▶ EXERCISE:
The count of lines below that include the string "bottom" is the whole answer; write it alone.

---- SOURCE DATA

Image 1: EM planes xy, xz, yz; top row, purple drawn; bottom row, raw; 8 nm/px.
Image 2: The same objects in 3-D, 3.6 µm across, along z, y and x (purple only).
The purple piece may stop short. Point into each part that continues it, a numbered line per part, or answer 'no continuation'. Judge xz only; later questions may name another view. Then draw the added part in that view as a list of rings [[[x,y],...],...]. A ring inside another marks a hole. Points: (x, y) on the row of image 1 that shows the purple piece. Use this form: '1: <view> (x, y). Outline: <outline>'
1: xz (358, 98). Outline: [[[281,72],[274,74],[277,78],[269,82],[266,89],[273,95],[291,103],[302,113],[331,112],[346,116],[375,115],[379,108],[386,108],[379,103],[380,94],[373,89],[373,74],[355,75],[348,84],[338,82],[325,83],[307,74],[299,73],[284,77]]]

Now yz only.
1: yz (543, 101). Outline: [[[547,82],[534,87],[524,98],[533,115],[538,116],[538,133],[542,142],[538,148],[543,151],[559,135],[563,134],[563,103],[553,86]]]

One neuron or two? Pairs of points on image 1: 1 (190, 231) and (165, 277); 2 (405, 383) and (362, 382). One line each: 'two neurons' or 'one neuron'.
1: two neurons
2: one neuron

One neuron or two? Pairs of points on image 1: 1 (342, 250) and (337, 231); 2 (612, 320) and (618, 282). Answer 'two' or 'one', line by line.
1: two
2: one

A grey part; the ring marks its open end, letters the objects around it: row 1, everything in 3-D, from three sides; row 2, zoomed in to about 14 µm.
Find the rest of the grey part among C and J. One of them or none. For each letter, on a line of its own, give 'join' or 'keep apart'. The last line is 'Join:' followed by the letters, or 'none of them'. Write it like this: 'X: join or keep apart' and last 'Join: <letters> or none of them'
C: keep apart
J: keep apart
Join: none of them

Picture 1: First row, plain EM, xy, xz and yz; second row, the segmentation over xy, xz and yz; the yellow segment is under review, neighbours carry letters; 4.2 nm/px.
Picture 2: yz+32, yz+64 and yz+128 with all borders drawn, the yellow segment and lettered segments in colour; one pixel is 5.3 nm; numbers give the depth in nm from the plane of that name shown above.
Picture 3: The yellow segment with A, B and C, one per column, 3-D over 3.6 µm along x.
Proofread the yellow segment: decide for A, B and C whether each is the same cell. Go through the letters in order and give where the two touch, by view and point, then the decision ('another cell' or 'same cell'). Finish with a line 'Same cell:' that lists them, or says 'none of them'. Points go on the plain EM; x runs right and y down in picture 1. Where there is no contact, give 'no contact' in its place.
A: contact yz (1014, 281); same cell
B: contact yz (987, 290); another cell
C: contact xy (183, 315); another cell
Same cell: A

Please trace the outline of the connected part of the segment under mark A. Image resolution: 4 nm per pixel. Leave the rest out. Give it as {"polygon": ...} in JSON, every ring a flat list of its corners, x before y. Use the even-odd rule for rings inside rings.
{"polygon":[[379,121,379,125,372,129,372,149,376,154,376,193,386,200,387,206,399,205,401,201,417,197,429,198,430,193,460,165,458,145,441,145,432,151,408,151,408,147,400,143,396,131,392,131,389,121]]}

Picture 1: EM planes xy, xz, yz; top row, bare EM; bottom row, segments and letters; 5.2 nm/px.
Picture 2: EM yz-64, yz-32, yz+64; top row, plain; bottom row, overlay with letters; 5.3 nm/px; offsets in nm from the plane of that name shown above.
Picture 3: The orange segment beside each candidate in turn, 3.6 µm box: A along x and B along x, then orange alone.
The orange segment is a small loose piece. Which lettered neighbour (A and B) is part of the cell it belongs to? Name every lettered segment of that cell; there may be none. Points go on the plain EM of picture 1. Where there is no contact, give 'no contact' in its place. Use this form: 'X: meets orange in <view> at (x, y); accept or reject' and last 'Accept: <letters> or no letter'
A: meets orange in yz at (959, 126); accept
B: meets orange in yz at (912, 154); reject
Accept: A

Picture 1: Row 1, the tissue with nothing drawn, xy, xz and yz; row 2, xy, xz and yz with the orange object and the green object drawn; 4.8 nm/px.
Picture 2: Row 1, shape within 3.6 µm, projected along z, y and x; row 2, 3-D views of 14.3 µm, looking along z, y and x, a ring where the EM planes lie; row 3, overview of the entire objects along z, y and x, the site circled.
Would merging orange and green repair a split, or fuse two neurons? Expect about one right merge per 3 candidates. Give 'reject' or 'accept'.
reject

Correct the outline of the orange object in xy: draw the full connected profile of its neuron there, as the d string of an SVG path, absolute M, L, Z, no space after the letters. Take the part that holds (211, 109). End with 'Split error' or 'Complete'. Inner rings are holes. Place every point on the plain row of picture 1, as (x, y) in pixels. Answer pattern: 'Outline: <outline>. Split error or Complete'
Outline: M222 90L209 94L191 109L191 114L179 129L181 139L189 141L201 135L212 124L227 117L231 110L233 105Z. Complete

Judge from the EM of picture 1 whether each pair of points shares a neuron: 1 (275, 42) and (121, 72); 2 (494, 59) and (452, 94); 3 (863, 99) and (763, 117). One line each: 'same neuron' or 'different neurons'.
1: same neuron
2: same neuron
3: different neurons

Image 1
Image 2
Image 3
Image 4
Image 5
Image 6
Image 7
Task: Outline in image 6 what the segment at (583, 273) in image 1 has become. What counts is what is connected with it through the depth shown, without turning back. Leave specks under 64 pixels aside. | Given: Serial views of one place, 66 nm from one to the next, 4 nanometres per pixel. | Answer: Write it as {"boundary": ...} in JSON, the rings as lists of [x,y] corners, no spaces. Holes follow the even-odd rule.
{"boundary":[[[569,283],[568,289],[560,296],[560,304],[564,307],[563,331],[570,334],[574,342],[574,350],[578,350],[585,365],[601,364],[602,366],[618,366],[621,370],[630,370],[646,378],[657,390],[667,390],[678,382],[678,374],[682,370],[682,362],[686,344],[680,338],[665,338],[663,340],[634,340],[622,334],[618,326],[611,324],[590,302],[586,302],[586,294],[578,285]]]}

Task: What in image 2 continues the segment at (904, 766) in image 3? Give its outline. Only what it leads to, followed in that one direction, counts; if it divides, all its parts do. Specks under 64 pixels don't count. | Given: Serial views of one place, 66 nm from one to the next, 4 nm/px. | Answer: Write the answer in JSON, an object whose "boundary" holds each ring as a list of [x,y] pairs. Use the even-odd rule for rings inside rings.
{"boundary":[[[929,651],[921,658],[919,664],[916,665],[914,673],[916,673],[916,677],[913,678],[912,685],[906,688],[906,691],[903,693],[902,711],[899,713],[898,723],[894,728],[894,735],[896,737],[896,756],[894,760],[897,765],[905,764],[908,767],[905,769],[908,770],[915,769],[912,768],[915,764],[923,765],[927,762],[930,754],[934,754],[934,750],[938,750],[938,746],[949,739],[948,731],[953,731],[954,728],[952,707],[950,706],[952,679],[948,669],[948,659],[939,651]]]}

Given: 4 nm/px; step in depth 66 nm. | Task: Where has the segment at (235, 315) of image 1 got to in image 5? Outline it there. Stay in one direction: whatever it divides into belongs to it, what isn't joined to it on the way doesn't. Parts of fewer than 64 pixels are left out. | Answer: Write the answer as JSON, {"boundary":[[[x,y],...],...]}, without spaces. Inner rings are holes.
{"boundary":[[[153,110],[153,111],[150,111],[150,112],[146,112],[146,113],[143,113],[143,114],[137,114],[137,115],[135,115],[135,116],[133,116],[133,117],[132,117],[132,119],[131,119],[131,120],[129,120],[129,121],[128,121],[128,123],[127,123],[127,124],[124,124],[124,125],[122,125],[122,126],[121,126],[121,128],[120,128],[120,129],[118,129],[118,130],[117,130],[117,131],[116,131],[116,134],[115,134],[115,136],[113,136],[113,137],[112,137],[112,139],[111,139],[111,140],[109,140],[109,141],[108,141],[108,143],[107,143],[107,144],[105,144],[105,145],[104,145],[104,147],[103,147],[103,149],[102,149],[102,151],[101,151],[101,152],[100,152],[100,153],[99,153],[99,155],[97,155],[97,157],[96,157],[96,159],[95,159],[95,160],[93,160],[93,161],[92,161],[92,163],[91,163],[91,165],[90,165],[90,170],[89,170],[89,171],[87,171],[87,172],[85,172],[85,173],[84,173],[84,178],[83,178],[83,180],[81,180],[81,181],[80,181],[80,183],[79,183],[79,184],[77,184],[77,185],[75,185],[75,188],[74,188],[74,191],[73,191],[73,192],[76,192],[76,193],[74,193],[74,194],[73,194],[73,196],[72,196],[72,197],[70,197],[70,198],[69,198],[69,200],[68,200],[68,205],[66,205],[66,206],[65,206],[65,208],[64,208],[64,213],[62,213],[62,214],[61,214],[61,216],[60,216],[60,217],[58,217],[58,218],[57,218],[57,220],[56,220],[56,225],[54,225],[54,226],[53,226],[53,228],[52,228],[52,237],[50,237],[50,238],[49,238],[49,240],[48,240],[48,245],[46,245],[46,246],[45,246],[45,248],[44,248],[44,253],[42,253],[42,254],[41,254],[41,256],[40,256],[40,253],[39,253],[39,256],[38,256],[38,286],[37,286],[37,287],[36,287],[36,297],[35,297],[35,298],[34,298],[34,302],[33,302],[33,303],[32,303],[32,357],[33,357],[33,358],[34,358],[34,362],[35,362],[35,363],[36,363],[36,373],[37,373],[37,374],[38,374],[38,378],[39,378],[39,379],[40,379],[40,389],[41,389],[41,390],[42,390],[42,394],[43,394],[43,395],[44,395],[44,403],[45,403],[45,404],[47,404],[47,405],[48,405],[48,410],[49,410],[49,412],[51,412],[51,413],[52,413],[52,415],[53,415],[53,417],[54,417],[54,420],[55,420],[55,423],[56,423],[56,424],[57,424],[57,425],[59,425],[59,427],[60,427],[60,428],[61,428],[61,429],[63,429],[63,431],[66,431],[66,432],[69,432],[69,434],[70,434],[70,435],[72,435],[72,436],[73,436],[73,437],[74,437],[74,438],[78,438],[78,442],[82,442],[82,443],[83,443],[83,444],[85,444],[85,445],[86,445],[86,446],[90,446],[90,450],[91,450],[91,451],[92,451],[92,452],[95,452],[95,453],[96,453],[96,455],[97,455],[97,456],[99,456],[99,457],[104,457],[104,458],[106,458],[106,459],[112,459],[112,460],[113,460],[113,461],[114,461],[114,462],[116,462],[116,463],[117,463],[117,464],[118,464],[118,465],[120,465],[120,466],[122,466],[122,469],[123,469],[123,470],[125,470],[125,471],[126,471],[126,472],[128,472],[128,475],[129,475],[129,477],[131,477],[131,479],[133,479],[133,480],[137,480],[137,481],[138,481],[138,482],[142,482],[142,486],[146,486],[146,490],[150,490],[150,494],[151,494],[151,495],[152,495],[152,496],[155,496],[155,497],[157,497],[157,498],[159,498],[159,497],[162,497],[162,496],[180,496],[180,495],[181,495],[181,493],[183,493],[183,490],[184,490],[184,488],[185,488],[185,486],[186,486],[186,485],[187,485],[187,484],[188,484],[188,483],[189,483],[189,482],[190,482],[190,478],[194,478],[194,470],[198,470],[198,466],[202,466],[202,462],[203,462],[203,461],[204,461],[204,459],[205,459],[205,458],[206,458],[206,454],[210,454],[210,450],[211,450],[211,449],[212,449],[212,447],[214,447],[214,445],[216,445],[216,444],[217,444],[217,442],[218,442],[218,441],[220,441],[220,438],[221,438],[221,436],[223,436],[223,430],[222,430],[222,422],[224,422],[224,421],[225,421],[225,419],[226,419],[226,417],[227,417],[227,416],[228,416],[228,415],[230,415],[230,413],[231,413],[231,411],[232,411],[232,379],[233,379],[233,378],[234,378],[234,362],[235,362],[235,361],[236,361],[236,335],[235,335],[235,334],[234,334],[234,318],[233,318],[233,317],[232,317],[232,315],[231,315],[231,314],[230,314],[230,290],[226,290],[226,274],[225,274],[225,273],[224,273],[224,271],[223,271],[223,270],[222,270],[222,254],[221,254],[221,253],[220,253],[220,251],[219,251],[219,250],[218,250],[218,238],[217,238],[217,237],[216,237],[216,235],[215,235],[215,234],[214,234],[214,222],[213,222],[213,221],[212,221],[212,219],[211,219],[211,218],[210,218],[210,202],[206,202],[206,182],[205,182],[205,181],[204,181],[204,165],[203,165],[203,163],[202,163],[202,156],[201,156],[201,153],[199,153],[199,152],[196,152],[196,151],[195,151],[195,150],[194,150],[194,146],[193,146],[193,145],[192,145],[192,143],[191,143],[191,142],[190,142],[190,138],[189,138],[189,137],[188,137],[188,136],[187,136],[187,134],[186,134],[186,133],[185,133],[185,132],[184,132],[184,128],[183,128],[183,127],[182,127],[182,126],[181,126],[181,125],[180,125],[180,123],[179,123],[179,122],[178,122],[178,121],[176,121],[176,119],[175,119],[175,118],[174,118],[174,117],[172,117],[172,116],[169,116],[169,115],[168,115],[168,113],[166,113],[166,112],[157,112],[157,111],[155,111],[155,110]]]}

--------

▶ EXERCISE RESPONSE:
3